I don't think that looks right. It looks like C code but mostly is just empty loops and missing references.

  for (i = 0; i < Square1Note; ++i) {
  // Output audio waveform data
  }
As I said, it is calling subroutines in the code snippet I asked it to translate. I didn't include all of the subroutines. Thus it has stubs for those. To do this properly, you need to basically create a graph of all the subroutines and then ask it to translate the leaf nodes first and slowly work your way up to the root nodes, or something like that. ChatGPT has length limitations for each prompt so you need to have a strategy to overcome those.
That's pretty cool. I wonder if it would work well paired with FernFlower to decompile and de-obfuscate Java byte code. I often find myself stuck with a JAR where the source was never pushed to GIT and have to re-create it from decompiled source.
How did you get it to do that? I asked it to translate Z_00.asm to C and it said: "I'm sorry, I cannot translate a disassembly of code written in assembly language to C."
"Can you covert the following assembly code for the NES into C code?"

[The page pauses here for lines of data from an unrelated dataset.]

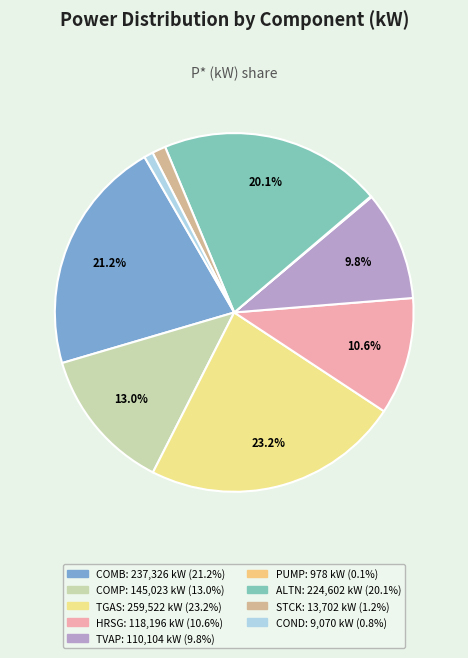

Is STCK the majority of the pie?

No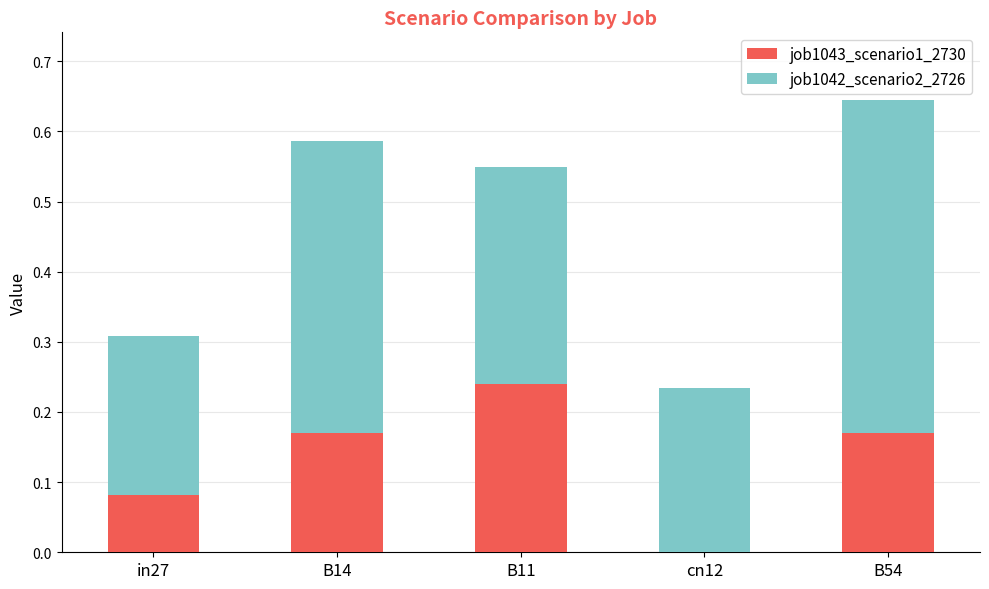

Does the chart contain stacked bars?

Yes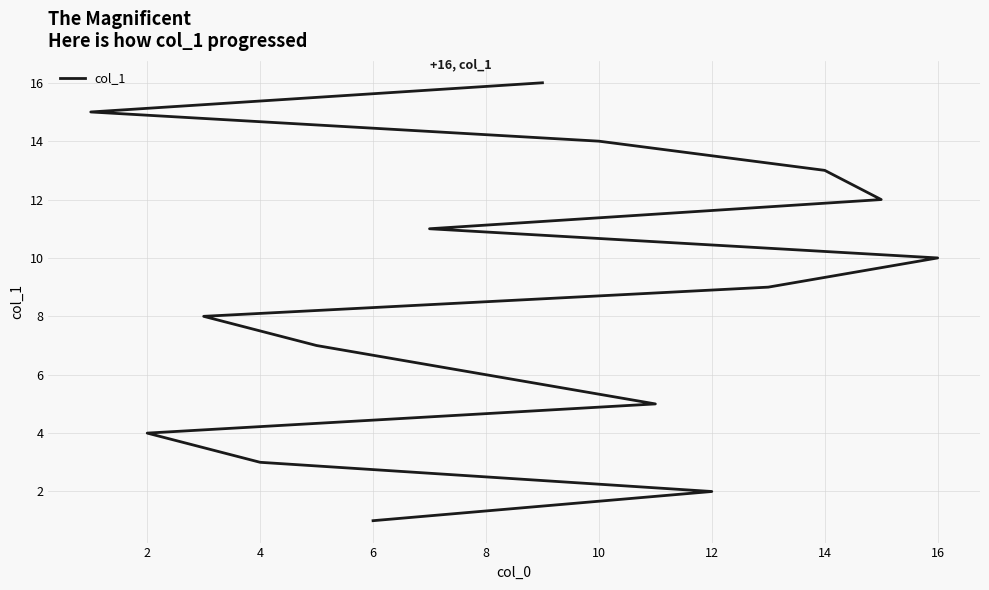

What is the difference between the maximum and minimum values?

15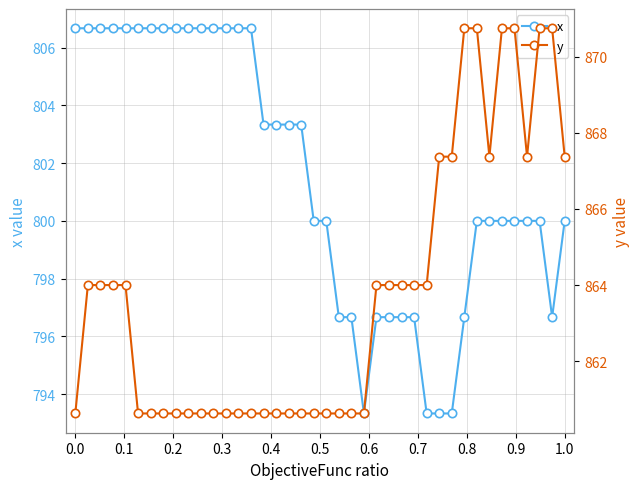

What is the lowest value of the x series?

793.3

[cut and past a bunch of code that fit within the ChatGPT buffer]

And it worked.

SongTable won’t compile (on any modern compiler) because the number of initializers (36) doesn’t match the declaration (32)
Hilarious. Yeah, it definitely inferred the wrong thing there. I checked the original code, there is no length define at all. Thus it just inferred the wrong thing.